▶ [What is required]
Filtering the records below, copy only those lines that include the word "camera".

▶ [Provided records]

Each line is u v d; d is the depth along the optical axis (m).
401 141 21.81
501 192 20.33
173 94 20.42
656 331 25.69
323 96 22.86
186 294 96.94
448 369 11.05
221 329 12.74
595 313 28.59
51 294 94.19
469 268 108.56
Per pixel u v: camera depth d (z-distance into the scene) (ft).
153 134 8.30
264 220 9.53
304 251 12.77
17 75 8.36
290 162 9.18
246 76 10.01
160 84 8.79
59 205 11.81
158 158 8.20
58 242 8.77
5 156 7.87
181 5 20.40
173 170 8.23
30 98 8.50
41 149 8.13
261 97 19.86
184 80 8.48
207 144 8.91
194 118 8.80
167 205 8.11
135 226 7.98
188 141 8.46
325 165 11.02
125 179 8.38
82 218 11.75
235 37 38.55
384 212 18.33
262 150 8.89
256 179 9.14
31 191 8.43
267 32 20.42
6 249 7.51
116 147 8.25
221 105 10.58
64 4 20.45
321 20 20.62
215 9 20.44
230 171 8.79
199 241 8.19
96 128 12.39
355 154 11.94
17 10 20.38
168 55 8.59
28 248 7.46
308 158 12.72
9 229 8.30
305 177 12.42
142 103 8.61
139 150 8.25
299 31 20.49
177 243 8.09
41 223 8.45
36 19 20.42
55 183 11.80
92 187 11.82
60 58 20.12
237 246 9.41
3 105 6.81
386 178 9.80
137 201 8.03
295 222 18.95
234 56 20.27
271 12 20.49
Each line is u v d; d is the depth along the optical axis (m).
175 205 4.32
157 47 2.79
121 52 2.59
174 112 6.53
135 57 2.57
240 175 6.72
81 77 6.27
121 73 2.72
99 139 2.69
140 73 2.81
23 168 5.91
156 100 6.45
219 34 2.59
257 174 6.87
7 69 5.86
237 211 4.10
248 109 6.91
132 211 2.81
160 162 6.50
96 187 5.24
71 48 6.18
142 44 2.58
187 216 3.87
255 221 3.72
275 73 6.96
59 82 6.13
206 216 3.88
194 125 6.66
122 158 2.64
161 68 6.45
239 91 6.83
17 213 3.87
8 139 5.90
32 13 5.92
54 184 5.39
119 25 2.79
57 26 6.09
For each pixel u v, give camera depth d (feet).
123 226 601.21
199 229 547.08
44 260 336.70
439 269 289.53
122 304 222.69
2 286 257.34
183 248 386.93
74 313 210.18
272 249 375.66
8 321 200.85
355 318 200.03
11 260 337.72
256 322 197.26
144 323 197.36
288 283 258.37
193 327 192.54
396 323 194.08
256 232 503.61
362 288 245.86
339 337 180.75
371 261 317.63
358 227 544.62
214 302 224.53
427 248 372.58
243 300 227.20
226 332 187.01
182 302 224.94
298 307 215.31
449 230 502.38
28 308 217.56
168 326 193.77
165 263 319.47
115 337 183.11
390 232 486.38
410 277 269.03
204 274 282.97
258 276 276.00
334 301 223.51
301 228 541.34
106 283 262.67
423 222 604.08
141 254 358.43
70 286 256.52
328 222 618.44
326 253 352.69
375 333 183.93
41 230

▶ [Written reply]
Per pixel u v: camera depth d (z-distance into the scene) (ft).
For each pixel u v, give camera depth d (feet).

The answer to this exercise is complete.